Autores principais:Chellal, Arezki Abderrahim
Outros Autores:Lima, José; Gonçalves, José; Megnafi, Hicham
Assunto:Embedded system Battery management system Extended kalman filter Coulomb counting
Ano:2021
País:Portugal
Tipo de documento:comunicação em conferência
Tipo de acesso:acesso aberto
Instituição associada:Instituto Politécnico de Bragança
Idioma:inglês
Origem:Biblioteca Digital do IPB
Descrição
Resumo:The key element in storage based systems remains the ability to monitor, control and optimise the performance of one or more modules of these batteries, the type of device performing this task is often referred to as a Battery Management System (BMS). A BMS is a basical units of electrical energy storage systems, a variety of already developed algorithms can be applied to define the main states of the battery, among others: state of charge (SOC), state of health (SOH) and state of functions (SOF) that allow real-time management of the batteries.

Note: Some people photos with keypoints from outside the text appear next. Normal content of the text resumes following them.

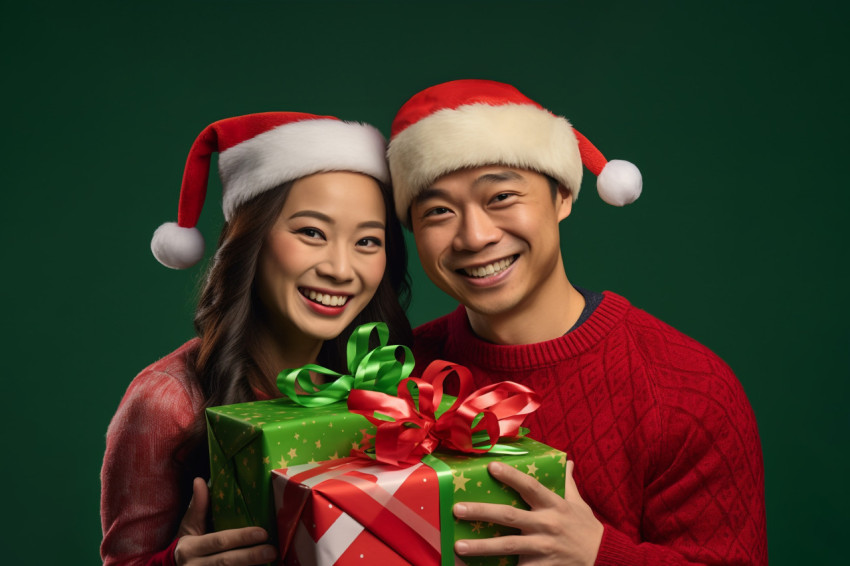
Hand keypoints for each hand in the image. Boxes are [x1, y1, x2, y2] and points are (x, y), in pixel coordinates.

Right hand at [173, 477, 277, 564]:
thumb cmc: (188, 545)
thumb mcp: (189, 527)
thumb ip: (198, 506)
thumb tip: (199, 480)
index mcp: (190, 547)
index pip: (219, 541)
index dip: (241, 538)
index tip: (263, 533)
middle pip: (226, 562)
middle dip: (250, 556)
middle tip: (272, 551)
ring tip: (272, 562)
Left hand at [452, 460, 602, 565]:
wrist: (605, 558)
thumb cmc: (587, 528)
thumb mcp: (579, 503)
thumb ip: (568, 483)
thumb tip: (567, 461)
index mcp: (554, 505)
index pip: (530, 486)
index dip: (511, 476)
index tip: (490, 466)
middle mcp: (547, 525)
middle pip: (510, 516)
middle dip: (482, 512)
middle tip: (458, 509)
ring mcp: (544, 547)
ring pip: (509, 545)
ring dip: (482, 546)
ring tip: (459, 546)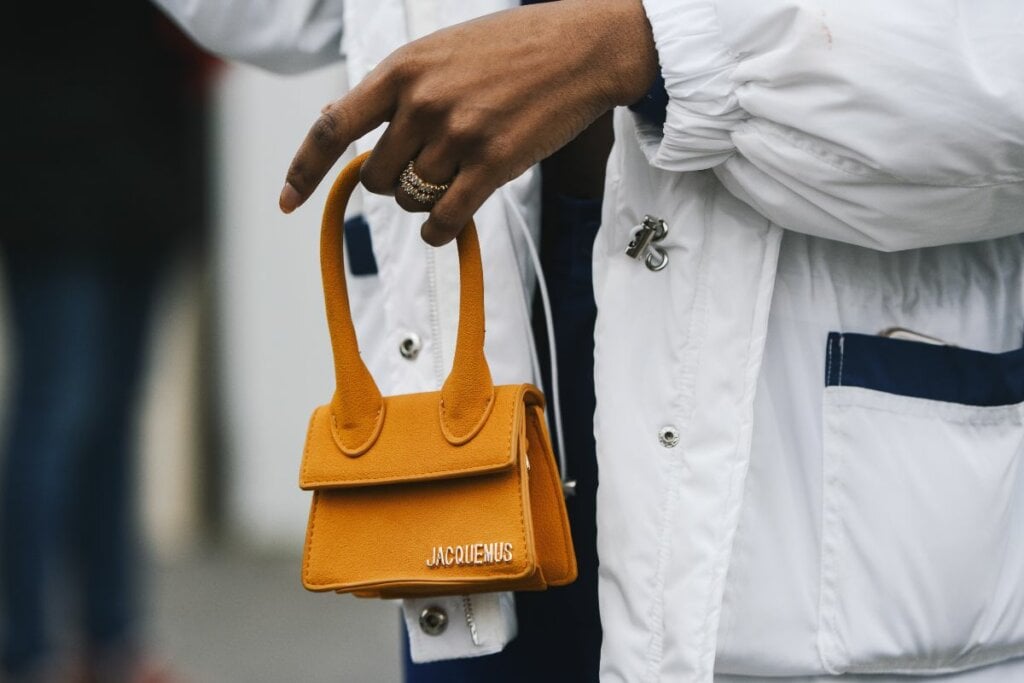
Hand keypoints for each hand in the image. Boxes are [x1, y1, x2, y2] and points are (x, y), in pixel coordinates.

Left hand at [279, 0, 656, 244]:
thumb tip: (342, 122)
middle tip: (424, 167)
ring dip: (424, 200)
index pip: (333, 127)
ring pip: (411, 198)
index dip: (303, 169)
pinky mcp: (493, 164)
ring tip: (453, 177)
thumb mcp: (439, 51)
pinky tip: (442, 227)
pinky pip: (445, 219)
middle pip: (377, 177)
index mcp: (402, 70)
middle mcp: (423, 103)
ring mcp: (458, 135)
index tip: (287, 202)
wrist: (580, 47)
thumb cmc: (511, 48)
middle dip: (393, 182)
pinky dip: (438, 231)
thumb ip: (395, 87)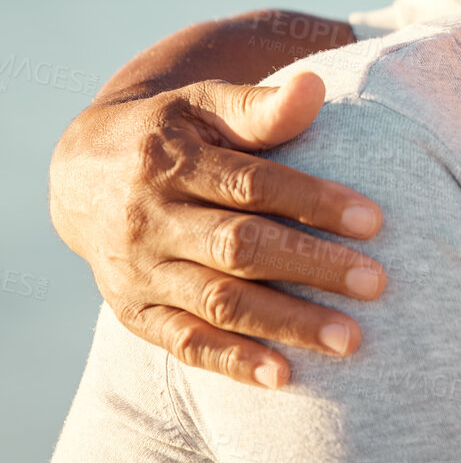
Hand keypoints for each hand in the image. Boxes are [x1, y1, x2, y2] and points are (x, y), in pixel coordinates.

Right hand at [48, 74, 385, 388]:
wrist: (83, 173)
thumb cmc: (177, 131)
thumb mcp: (209, 105)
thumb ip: (263, 106)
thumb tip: (315, 86)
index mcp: (172, 162)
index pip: (252, 185)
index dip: (313, 202)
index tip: (374, 220)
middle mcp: (150, 219)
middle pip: (239, 248)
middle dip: (312, 266)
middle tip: (377, 284)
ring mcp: (138, 271)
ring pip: (217, 301)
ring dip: (285, 322)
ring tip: (348, 339)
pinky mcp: (133, 311)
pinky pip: (182, 343)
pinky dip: (231, 361)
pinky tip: (282, 376)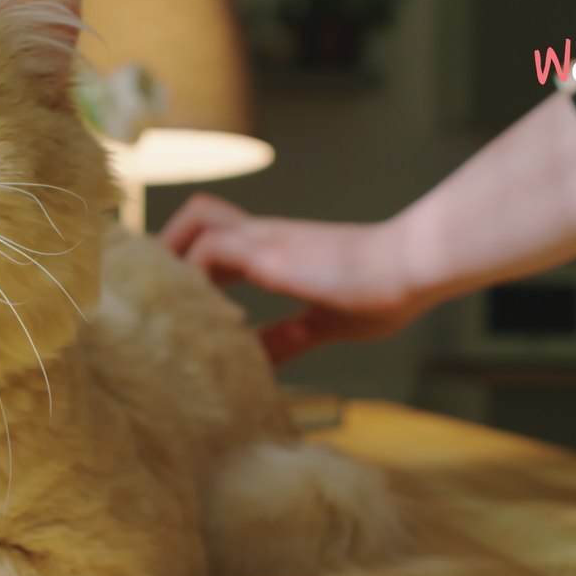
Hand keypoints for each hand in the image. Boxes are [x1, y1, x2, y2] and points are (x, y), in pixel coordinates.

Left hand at [160, 194, 422, 362]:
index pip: (217, 239)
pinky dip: (194, 275)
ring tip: (172, 298)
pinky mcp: (269, 252)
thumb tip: (263, 360)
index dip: (191, 263)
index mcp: (276, 250)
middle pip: (198, 214)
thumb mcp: (324, 323)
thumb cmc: (382, 292)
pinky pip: (209, 250)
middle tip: (163, 292)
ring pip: (196, 218)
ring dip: (176, 253)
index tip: (179, 301)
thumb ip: (289, 337)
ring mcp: (265, 239)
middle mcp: (264, 235)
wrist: (411, 268)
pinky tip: (200, 311)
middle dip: (170, 246)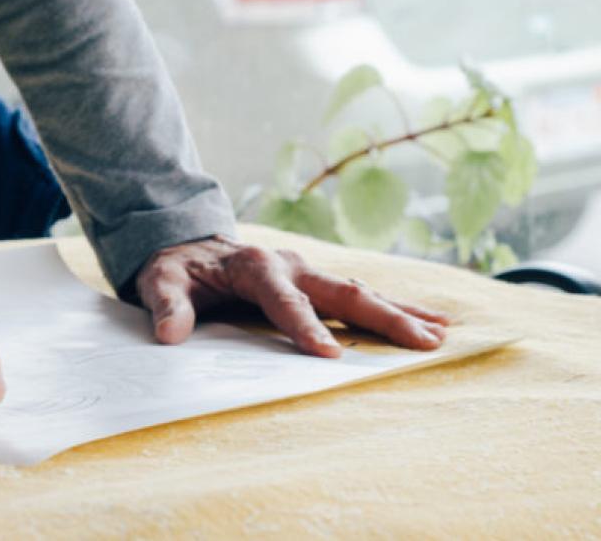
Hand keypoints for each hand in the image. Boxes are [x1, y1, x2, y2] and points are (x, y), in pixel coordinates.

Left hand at [135, 237, 449, 356]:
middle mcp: (290, 265)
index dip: (306, 327)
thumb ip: (166, 305)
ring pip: (360, 292)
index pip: (285, 301)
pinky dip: (394, 307)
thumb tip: (170, 334)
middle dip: (383, 317)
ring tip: (441, 333)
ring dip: (400, 312)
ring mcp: (306, 272)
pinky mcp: (314, 282)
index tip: (330, 355)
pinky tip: (428, 321)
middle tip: (422, 341)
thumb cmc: (175, 268)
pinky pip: (357, 296)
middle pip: (342, 292)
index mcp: (256, 266)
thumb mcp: (159, 281)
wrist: (186, 245)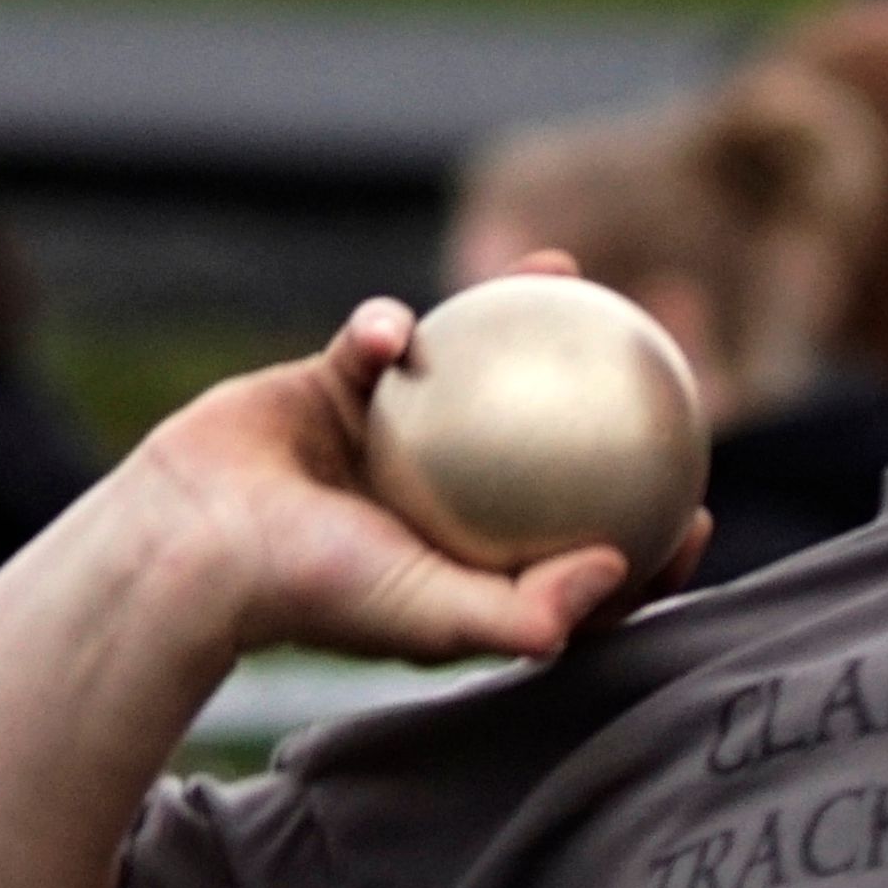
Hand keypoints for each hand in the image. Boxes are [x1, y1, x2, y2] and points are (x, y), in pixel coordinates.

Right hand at [117, 272, 699, 664]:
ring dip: (519, 322)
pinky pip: (379, 343)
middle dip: (605, 415)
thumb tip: (621, 567)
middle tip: (664, 371)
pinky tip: (394, 324)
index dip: (648, 543)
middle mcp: (439, 504)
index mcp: (469, 565)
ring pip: (471, 374)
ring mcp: (388, 443)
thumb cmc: (310, 593)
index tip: (699, 512)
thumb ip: (526, 608)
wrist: (187, 551)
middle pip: (544, 456)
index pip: (579, 562)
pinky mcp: (331, 391)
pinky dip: (383, 330)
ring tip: (568, 272)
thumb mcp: (431, 615)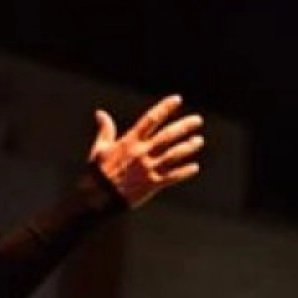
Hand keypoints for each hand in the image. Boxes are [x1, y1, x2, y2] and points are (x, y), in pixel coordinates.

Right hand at [88, 94, 203, 207]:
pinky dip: (184, 172)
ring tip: (199, 141)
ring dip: (188, 147)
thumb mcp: (100, 148)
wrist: (99, 197)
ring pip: (173, 155)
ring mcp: (148, 168)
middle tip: (197, 120)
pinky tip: (195, 167)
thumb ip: (105, 130)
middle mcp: (142, 153)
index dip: (165, 108)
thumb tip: (100, 113)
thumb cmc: (98, 173)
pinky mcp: (152, 184)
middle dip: (184, 126)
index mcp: (130, 141)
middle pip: (167, 136)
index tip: (177, 100)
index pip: (151, 119)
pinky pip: (172, 177)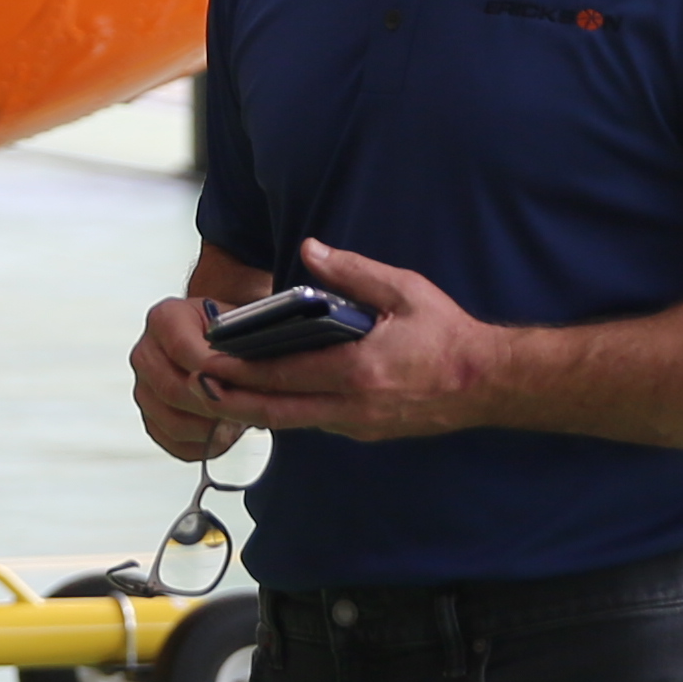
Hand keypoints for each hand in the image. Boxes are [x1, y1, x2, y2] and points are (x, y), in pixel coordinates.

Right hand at [129, 296, 256, 462]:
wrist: (218, 342)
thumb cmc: (229, 331)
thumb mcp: (237, 323)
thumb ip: (237, 344)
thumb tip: (249, 376)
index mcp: (165, 319)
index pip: (181, 349)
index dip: (212, 370)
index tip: (242, 381)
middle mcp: (146, 354)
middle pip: (174, 390)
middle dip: (217, 404)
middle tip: (252, 410)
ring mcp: (145, 390)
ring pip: (175, 423)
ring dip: (213, 428)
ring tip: (242, 420)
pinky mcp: (152, 420)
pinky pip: (177, 443)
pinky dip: (206, 444)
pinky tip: (228, 431)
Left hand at [154, 241, 521, 448]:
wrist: (489, 383)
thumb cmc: (447, 334)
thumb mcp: (404, 290)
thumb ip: (352, 271)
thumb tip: (309, 249)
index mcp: (357, 371)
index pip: (281, 376)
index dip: (238, 371)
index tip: (206, 359)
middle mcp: (351, 408)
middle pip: (274, 411)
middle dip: (230, 400)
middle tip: (193, 384)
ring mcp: (357, 426)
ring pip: (289, 423)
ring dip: (251, 409)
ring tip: (215, 392)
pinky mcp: (364, 432)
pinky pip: (312, 423)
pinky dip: (282, 412)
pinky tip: (263, 396)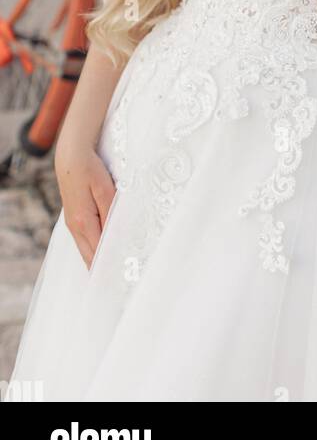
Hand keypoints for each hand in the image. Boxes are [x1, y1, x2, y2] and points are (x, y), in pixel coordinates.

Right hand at [54, 139, 116, 270]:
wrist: (71, 157)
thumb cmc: (90, 170)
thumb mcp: (104, 189)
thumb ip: (110, 214)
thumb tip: (116, 235)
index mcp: (84, 222)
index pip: (98, 253)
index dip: (110, 266)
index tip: (123, 279)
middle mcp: (76, 228)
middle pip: (90, 257)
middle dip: (104, 270)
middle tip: (121, 282)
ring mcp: (73, 224)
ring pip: (86, 250)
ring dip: (98, 261)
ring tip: (115, 272)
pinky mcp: (74, 219)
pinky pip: (84, 241)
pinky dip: (93, 250)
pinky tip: (104, 252)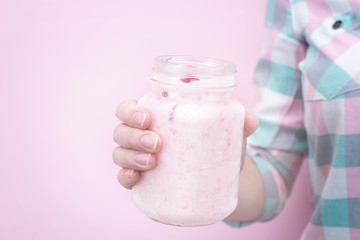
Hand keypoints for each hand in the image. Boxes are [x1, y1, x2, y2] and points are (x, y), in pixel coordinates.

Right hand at [113, 100, 257, 188]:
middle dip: (134, 135)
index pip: (129, 109)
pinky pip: (124, 179)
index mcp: (154, 118)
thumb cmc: (211, 147)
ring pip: (119, 154)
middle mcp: (140, 137)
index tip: (147, 118)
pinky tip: (136, 178)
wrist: (214, 180)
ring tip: (153, 162)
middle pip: (121, 131)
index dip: (130, 111)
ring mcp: (138, 160)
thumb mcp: (222, 133)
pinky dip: (125, 177)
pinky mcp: (142, 182)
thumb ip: (236, 124)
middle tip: (157, 143)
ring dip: (130, 156)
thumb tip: (252, 120)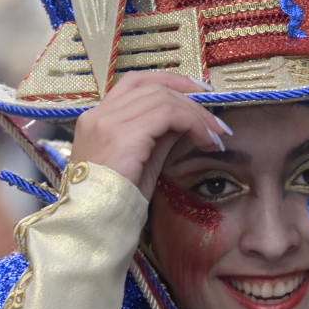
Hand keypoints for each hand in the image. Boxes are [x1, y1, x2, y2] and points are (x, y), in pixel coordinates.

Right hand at [69, 71, 228, 200]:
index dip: (170, 82)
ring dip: (195, 114)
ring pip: (162, 98)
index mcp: (97, 120)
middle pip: (152, 88)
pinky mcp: (123, 134)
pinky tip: (205, 140)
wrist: (94, 226)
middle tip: (215, 122)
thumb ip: (159, 138)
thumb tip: (185, 120)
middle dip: (190, 100)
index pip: (136, 83)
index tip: (199, 92)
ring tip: (214, 136)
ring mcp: (108, 122)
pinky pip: (167, 114)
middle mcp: (99, 114)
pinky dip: (192, 123)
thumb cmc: (114, 203)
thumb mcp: (142, 164)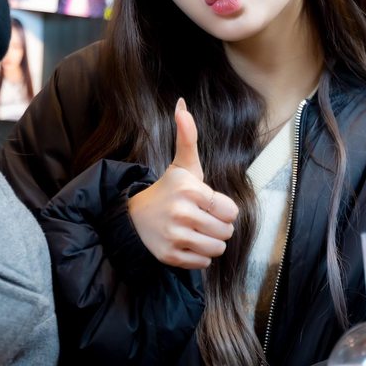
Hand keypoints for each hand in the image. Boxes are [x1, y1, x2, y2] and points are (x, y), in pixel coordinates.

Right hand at [128, 98, 238, 268]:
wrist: (135, 218)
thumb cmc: (168, 190)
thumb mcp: (182, 164)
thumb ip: (187, 136)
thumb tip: (181, 103)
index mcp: (189, 189)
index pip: (230, 210)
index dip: (223, 208)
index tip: (209, 203)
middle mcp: (181, 213)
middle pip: (226, 231)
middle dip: (218, 225)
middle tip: (202, 217)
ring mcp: (175, 236)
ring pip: (217, 248)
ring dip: (211, 241)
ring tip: (196, 230)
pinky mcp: (170, 257)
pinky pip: (204, 262)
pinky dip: (200, 256)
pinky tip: (187, 242)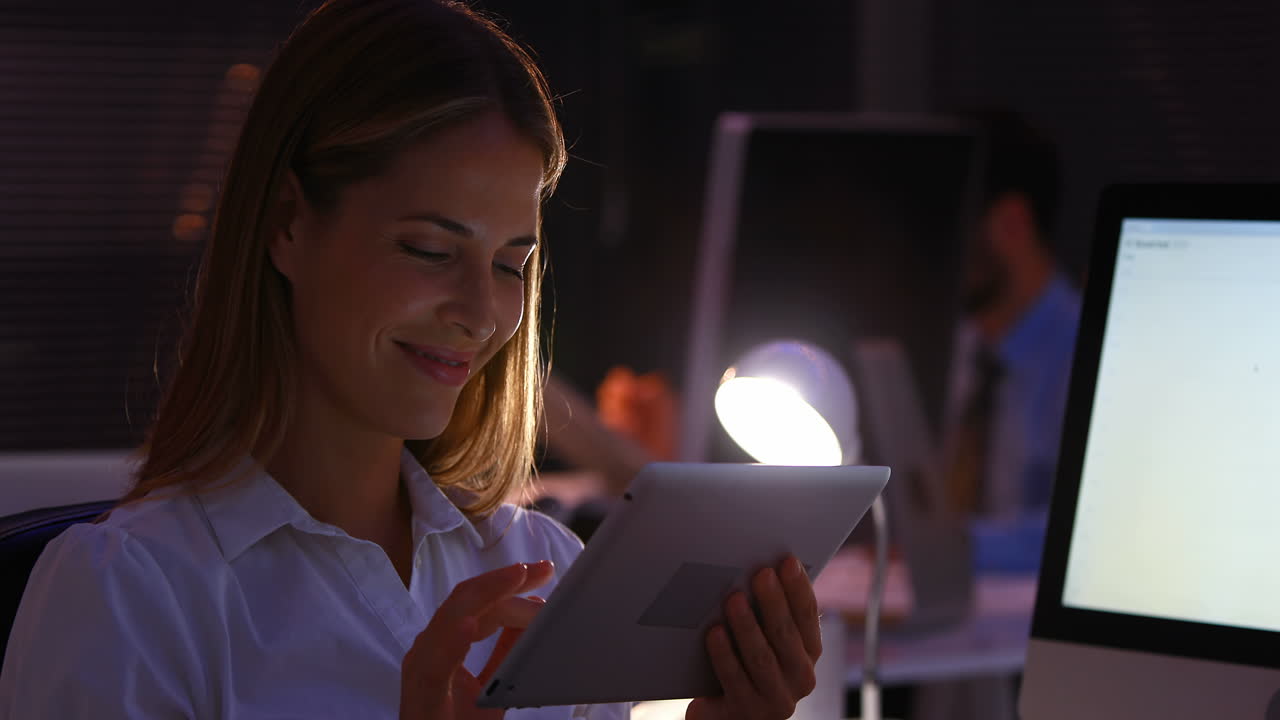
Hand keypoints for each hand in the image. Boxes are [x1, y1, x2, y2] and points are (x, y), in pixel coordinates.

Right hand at [399, 561, 553, 719]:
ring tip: (515, 579)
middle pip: (465, 602)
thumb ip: (507, 650)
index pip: (476, 602)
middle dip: (503, 580)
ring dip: (486, 597)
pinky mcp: (419, 698)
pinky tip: (472, 625)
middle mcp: (428, 652)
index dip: (508, 583)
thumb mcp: (493, 685)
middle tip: (539, 570)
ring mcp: (420, 673)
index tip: (542, 571)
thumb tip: (532, 615)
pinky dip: (451, 641)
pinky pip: (433, 666)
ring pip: (449, 619)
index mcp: (444, 646)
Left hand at [686, 555, 821, 719]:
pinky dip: (724, 654)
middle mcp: (799, 678)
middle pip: (786, 634)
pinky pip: (734, 679)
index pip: (807, 616)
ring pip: (761, 657)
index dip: (799, 588)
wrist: (728, 715)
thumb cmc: (747, 664)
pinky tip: (714, 633)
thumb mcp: (767, 640)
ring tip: (733, 599)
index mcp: (808, 653)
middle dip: (773, 602)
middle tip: (761, 574)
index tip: (788, 562)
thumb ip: (770, 613)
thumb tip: (762, 569)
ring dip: (747, 626)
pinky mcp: (746, 712)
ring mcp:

All research in the field of Extended Kalman Filter (EKF) based BMS is based on bench-scale experiments using powerful softwares, such as MATLAB, for data processing and controllers such as dSPACE. So far, the constraint of computational power limitation is not really addressed in the majority of scientific papers dealing with this subject. This paper proposes an approach to implement an extended Kalman filter linked to a Coulomb counting method, this method called DCC-EKF will allow a better quality monitoring of the battery.